WHAT NEEDS TO BE DONE => Find the string "SUSPENSION" in the data, then copy every line where it is found.

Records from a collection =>
+-------+
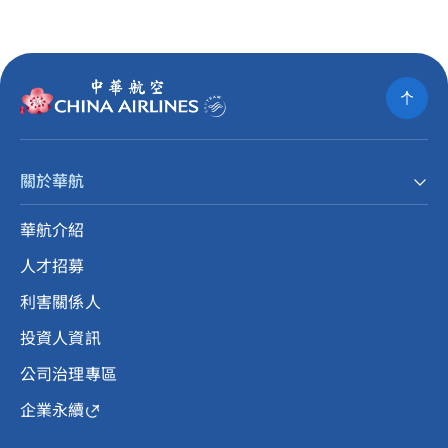
關於華航
華航介紹
人才招募
利害關係人
投資人資訊
公司治理專區
企業永續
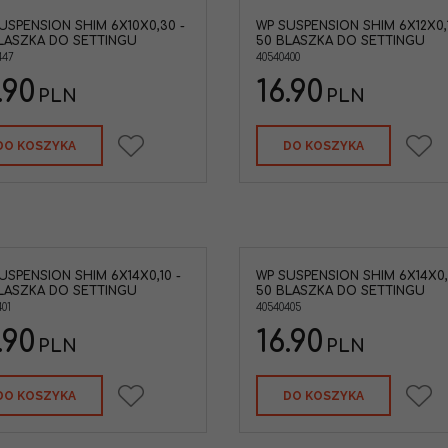
USPENSION SHIM 6X10X0,30 -
WP SUSPENSION SHIM 6X12X0,1
LASZKA DO SETTINGU
50 BLASZKA DO SETTINGU
447
40540400
.90
16.90
PLN
PLN
DO KOSZYKA
DO KOSZYKA
USPENSION SHIM 6X14X0,10 -
WP SUSPENSION SHIM 6X14X0,1
LASZKA DO SETTINGU
50 BLASZKA DO SETTINGU
401
40540405
.90
16.90
PLN
PLN
DO KOSZYKA
DO KOSZYKA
+-------+
TASK RESPONSE =>
WP SUSPENSION SHIM 6X12X0,1
WP SUSPENSION SHIM 6X14X0,1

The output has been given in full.